### Excerpt
31 Commissioner Tuor dealt with a recommendation of the court appointed expert, Mr Dickson, concerning the removal of a planter and an associated parapet to reduce the bulk of the building. That was not supported by Mr Lake, an expert called by the applicant. Commissioner Tuor accepted Mr Lake’s evidence and declined to make Mr Dickson’s suggested amendments.

32 Commissioner Tuor noted that the residents were concerned that the height of the building would be above the tree canopy and result in the built form dominating over the landscape. Commissioner Tuor noted that the proposal would be of a height, bulk and scale that is different to the height, bulk and scale of the existing dwellings in Nola Road. However, Commissioner Tuor considered that this change in character was one anticipated by the new planning controls and therefore was not a basis to refuse the application.

33 Commissioner Tuor also considered the proposed landscaping. Commissioner Tuor noted that in response to the residents concern, additional trees were proposed by the applicant to be retained along the eastern boundary to screen the development while the additional landscaping is established. Commissioner Tuor was satisfied that implementation of this amended landscaping plan would ensure the proposal did not dominate the landscape.

34 In relation to impact on adjoining properties, the main concern was the likely impact of the proposal on the solar access to the adjoining townhouse development to the south. Commissioner Tuor dealt with the experts’ evidence in this regard. Commissioner Tuor found that the overshadowing impacts of the proposal would be acceptable.

35 In relation to the residents’ concern to screen the development, Commissioner Tuor considered these concerns were addressed by amendments to the landscape plan to retain more trees along the common boundary.

36 Commissioner Tuor accepted the evidence of Mr Dickson that the proposed set backs, staggering the building and the architectural treatment would break down the building mass.

37 In relation to traffic, Commission Tuor noted that there was a traffic report by the applicant’s traffic consultant. Commissioner Tuor also noted that the residents raised concerns about the cumulative impacts on traffic in the area. Commissioner Tuor concluded that the proposal would create a low level of additional traffic movement and would therefore not exacerbate the existing road conditions to Nola Road. Commissioner Tuor held that although the development site of itself does not generate the need for works to upgrade the whole of Nola Road, it does generate some demand and that an appropriate condition should be adopted that the applicant make a contribution towards a study for the upgrade of the road.
######
### Supplied data
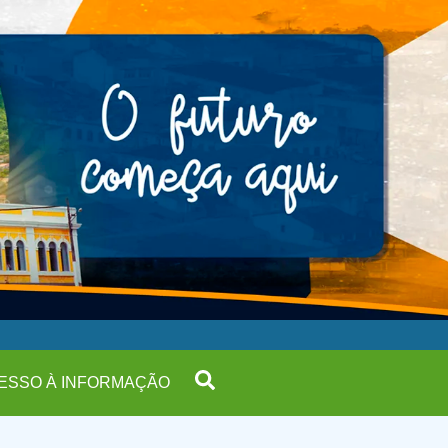
ESSO À INFORMAÇÃO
######
Continue the judgment excerpt on Commissioner Tuor's decision about the Nola Road development, picking up after its last paragraph.

Exercise response:
38 In relation to the impact on Blue Gum Creek, Commissioner Tuor noted that the water course vegetation assessment undertaken by the Council showed the proposal would have a negligible impact on the habitat values within Nola Road.

39 Finally, Commissioner Tuor dealt with contested conditions.

Applicant’s submissions on costs application

40 The applicant submitted that it was forced to bring the appeal to the Court in circumstances where it should not have had to do so. The applicant relied on the decision in Raiti v Leichhardt Municipal Council (1990) 72 LGRA 333. The applicant submitted that, as in Raiti’s case, the Council here had offered token resistance only to the appeal and gave no real assistance to the court in discharge of its duty to rehear the application. In particular, the applicant submitted that the Council offered token evidence in the form of evidence from objectors and no expert evidence was adduced contrary to the opinions of the court appointed expert, Mr Dickson.

41 The applicant submitted that it was fair and reasonable to order costs for the reasons stated in ACM Landmark Pty Limited v Cessnock City Council [2006] NSWLEC 256 (26 April 2006). The applicant submitted that the evidence was all one way, in support of the applicant. The Council was forced to rely solely on the evidence on non-expert residents. Every issue raised was ultimately determined in favour of the applicant.

42 The applicant referred to the circumstances set out in Grant v Kiama Municipal Council [2006] NSWLEC 70 (22 February 2006) in sub-paragraph 15(d), (f) and (g).

43 As to the sub-paragraph 15(d), the applicant submitted that the Council acted unreasonably in failing to amend the statement of issues in accordance with the directions of the Senior Commissioner and by the continuation of issues up until the day of the hearing at which time the applicant informed the Court that issues 5, 7 and 9 were no longer pressed.

44 The application also submitted that the Council had adopted a scatter gun approach by raising every conceivable objection to the proposed development.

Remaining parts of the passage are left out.